BRIEF: Reproduce word for word everything in the area example from "The graphs intersect when" down to "points \((4,2)\) and \(\left(1,-1\right)\).".

TEXT PASSAGE:
******

Finding Area by Partitioning the \(y\)-Axis
Find the area \(A\) of the region enclosed by the graphs of \(x=f(y)=y+2\) and \(x=g(y)=y^{2}\).
The graphs intersect when \(y+2=y^{2}\). Then \(y^{2}-y-2=(y-2) \left(y+1\right) =0\). So, \(y=2\) or \(y=-1\). When \(y=2, x=4\); when \(y=-1, x=1\). The graphs intersect at the points \((4,2)\) and \(\left(1,-1\right)\).

******

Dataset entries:
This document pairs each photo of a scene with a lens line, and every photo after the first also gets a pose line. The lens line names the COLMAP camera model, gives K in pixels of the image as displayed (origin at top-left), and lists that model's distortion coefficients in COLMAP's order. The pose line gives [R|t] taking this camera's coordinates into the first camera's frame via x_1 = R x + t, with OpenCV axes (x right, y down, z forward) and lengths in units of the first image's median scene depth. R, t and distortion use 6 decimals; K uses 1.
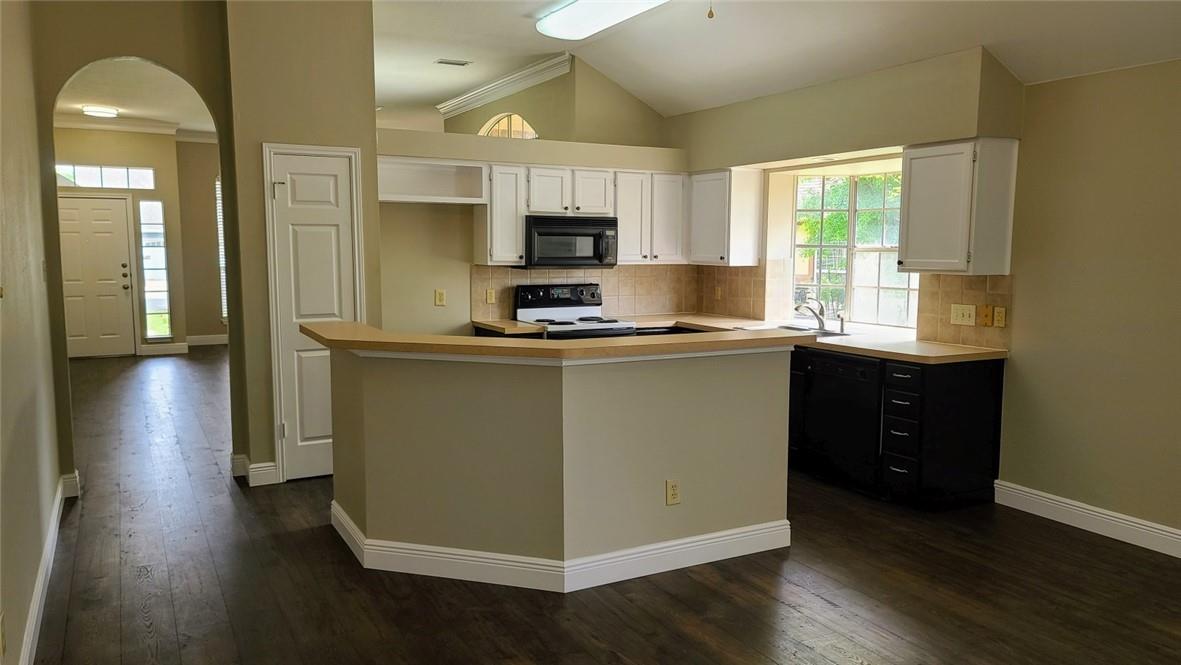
lens RADIAL K [[864.8, 0, 594.0], [0, 864.8, 340.5], [0, 0, 1]] dist [0.069568, -0.043220]
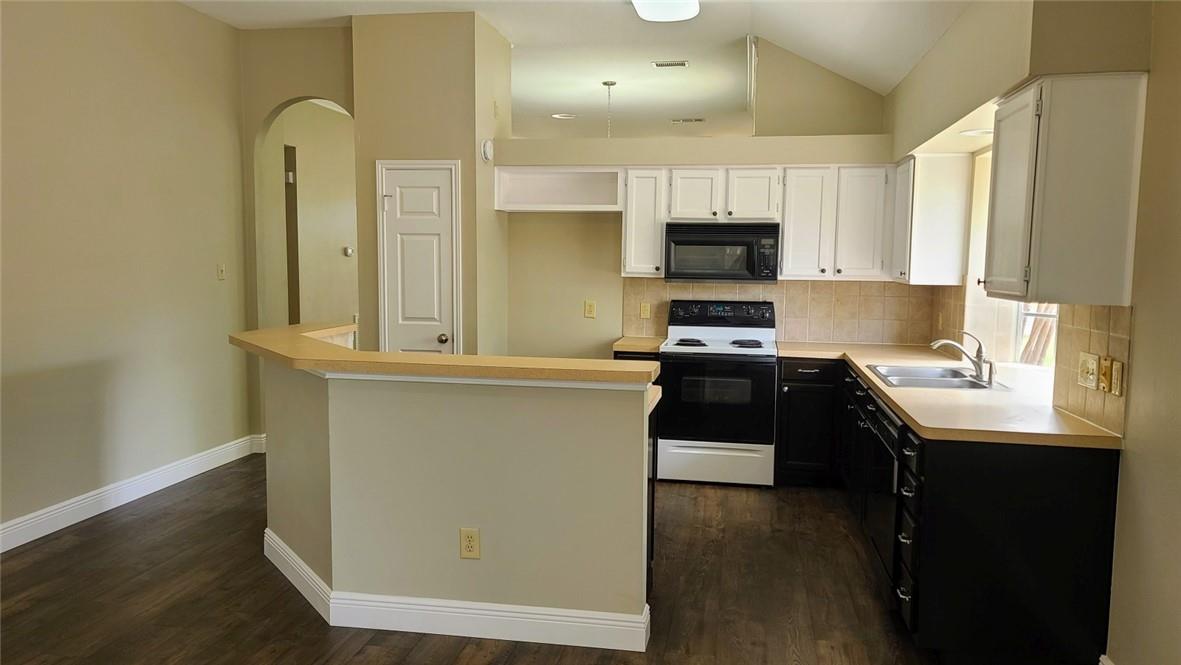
lens RADIAL K [[864.8, 0, 592.2], [0, 864.8, 336.6], [0, 0, 1]] dist [0.069568, -0.043220]
pose [[0.785344, 0.062813, -0.615865, 0.418000], [-0.077937, 0.996956, 0.002297, -0.021562], [0.614134, 0.046195, 0.787849, 0.243695]]
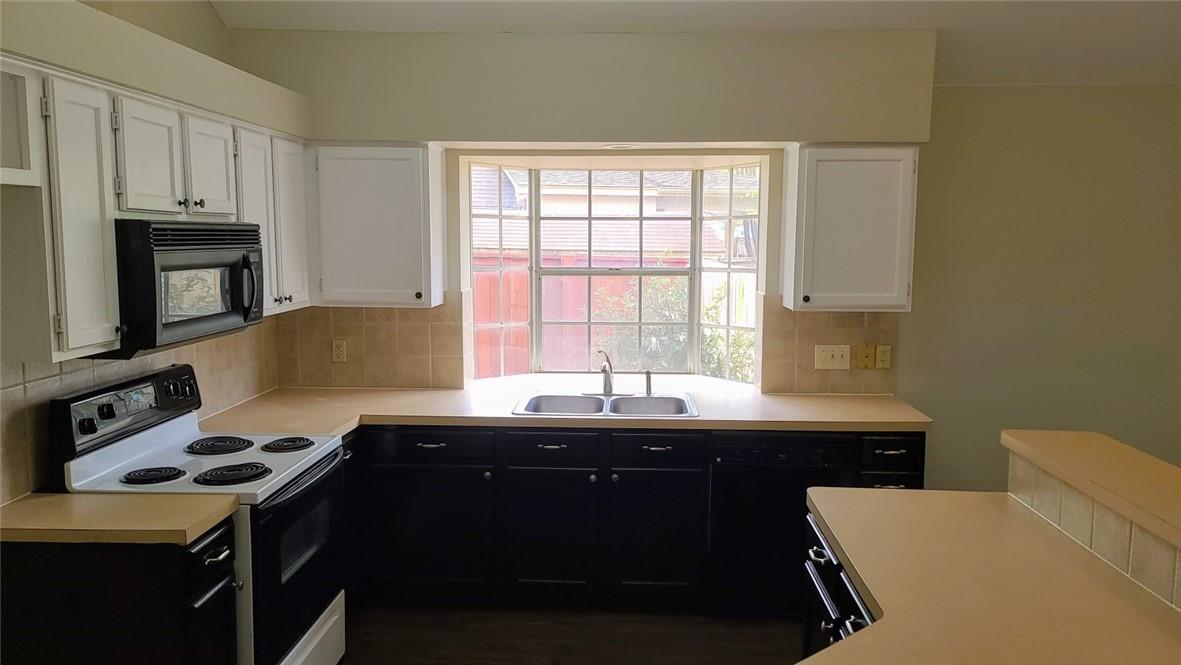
lens RADIAL K [[864.8, 0, 589.6], [0, 864.8, 332.6], [0, 0, 1]] dist [0.069568, -0.043220]
pose [[0.508028, -0.101918, 0.855290, -0.305401], [0.092719, 0.993676, 0.063335, -0.098883], [-0.856336, 0.047126, 0.514265, 0.616426]]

******

SOLUTION TO THIS PROBLEM:
The graphs intersect when \(y+2=y^{2}\). Then \(y^{2}-y-2=(y-2) \left(y+1\right) =0\). So, \(y=2\) or \(y=-1\). When \(y=2, x=4\); when \(y=-1, x=1\). The graphs intersect at the points \((4,2)\) and \(\left(1,-1\right)\).